— start of SELECTED EXTRACT —
16.11.06

A Loud Call for Silence

Subtitled "The Democratic Reconquest, Milton Friedman RIP, and Silence".

If you wait long enough to blog, everything becomes old news. But if you wait even longer, fresher news comes. And if you hold-off another day or so, you might actually have something useful to say about all of it. In that case, perhaps I should wait one more day, but anyway --

So the Democrats have finally retaken Congress. How long did that take? In the face of what is in strong competition to be the worst presidency in American history -- the democrats have finally taken House and Senate in a majority, finally placed their first lady of the minority whip in the seat as the (historic) first lady Speaker of the House.

Now don't get me wrong. It's good news, but painfully late and lacking in sliding mud.

Also, while the Republicans in the Senate have been heinous of late, the worse still is their executive head. Will the democratic Congress seek to curb the President? Probably. But he's already a lame duck and his approval ratings are so low it's a misnomer.

It's been a long, sad, scary and ultimately destructive ride for the American people and democracy.

It will be hard (very hard) to rectify even any one piece of damage, least of all the Constitution-thing.
And it's not clear they're up to the task.

Perhaps they're less recently riddled by the fast and brutal volley of ignominious scandal. And it's true whatever moral failings their individuals may have are not underlined in contrast by a composite hypocrisy and irony, as with republicans. It's harder though to fail publicly and morally on greenhouse gas issues than family values issues. -- to be fair. [But boy, when the vice versa does come-- that will be the day.)

The democrats lack creative ideas, lack effective and plausible solutions, lack empowered leadership, lack even a certain discipline in 'message' delivery to cover all this up (as Lakoff has described).
They're still a better alternative to the republicans-- but by what measure it's hard to say. it's been long enough in their latency that it's difficult to tell how their ideas have developed, if clearly, and with what shared coherence. It's difficult to know yet how tightly they will grip the wheel after just getting their license reinstated. It's difficult to know how moderate they will act, as they struggle to create a differentiated and unique voice as a party. Will they focus on shoving liberal policy down the throat of the legislative body, instead of contemplating the careful, humble work of repairing a worn nation, torn founding document, and dispirited electorate?

Enough creative (creationist) theories have scourged the nation. What we need is more of less. More intelligence, less public flailing for superbly-simple-minded "Action". Americans need more thoughtful leadership, and less posturing for photo-ops.


There's no promise yet that people we voted out were replaced with the people we want to vote in. There's no proof yet that in an attempt to "show leadership" the democrats won't dig a new hold beside the old one.
I suppose there's never any guarantee , and that's why it's called an 'experiment'. But after 200 years, even trees learn something, even the landscape changes. Even mountains move. And, as I learned yesterday, even blind mice can regain their sight.
No. I take it back, there are 'supposed to be' some guarantees: like freedom of speech, the privacy of citizens, and at least the checks-and-balances to audit a rotten system.

Right and Left. Left and Right.
The only thing they both have right for sure is that the other surely doesn't have all the answers.

Yet, citizens live and die. Vote and abstain. Are borne down by the bad luck of bureaucracy and are saved by the justice of the courts. Here we are, born here, bred here, immigrated here or are guilty of taking the freedom innate to us but not freely given.
— end of SELECTED EXTRACT —
— start of DATA SECTION —
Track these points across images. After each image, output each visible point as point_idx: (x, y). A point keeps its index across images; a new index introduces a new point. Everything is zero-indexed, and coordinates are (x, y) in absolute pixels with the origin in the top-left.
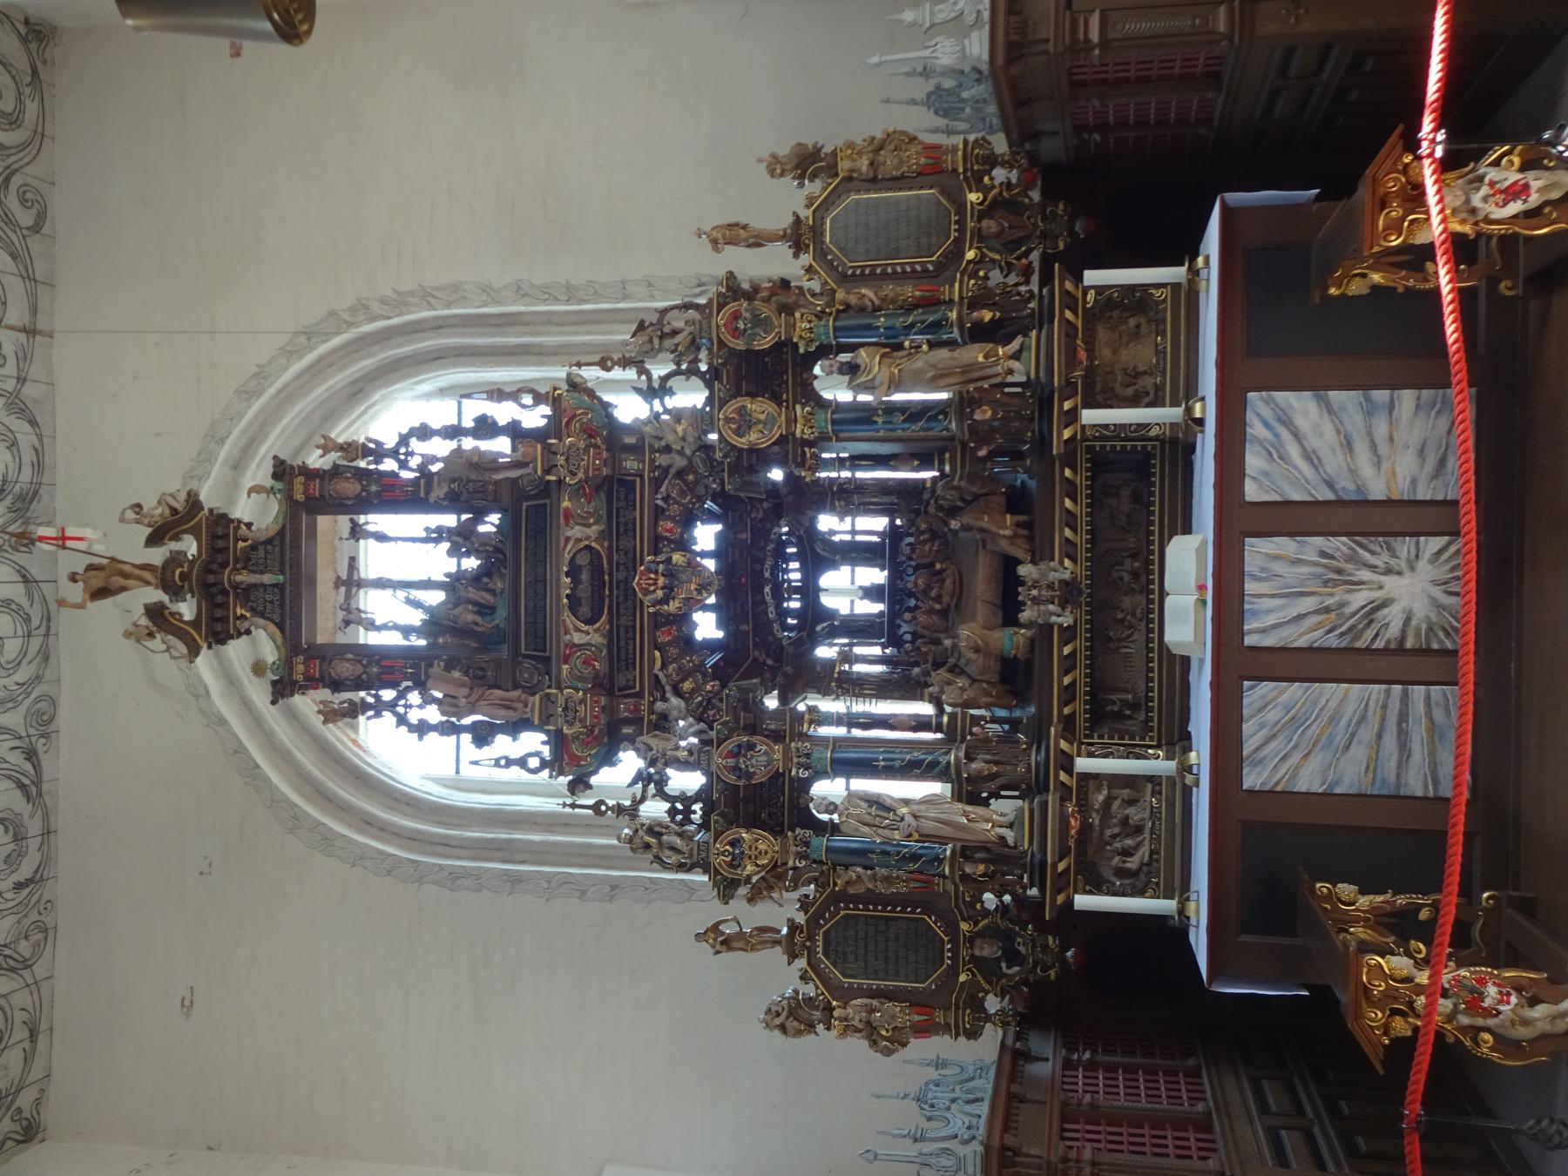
— end of DATA SECTION —
• **WORK TO BE COMPLETED**: In the blog post above on the Democrats retaking Congress, whom does the writer cite as having described the Democrats' lack of discipline in message delivery?

• **WORKED SOLUTION**: Lakoff